◆ Data entries ◆
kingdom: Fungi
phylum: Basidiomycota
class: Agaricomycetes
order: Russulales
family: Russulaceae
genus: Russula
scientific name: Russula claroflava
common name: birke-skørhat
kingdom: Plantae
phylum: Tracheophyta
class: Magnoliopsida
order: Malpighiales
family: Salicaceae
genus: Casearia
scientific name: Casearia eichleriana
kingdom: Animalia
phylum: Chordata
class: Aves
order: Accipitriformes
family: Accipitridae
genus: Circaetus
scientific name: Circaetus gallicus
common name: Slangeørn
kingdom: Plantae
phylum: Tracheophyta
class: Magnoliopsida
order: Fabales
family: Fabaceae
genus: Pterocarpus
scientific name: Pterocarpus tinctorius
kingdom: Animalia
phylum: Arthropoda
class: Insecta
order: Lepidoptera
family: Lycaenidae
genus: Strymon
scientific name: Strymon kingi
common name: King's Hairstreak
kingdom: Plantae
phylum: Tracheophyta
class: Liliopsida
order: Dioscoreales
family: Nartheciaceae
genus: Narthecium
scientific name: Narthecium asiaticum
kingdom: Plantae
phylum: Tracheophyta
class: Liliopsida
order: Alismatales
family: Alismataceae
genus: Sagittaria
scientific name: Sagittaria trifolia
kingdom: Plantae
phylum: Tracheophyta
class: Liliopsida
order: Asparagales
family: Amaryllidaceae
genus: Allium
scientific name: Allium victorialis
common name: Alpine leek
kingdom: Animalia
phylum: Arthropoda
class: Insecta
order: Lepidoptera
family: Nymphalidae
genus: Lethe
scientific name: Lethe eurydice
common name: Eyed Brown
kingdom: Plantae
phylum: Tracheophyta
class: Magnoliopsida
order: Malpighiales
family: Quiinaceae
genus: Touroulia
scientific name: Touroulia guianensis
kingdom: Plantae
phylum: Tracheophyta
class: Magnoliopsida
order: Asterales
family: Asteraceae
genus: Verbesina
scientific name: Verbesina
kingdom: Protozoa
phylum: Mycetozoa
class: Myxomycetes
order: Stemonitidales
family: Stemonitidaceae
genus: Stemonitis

◆ Instruction ◆
Which lines of the material above contain the word "order"? Pull each one out and copy it in full.

◆ Output below ◆
order: Russulales
order: Malpighiales
order: Accipitriformes
order: Fabales
order: Lepidoptera
order: Dioscoreales
order: Alismatales
order: Asparagales
order: Lepidoptera
order: Malpighiales
order: Asterales
order: Stemonitidales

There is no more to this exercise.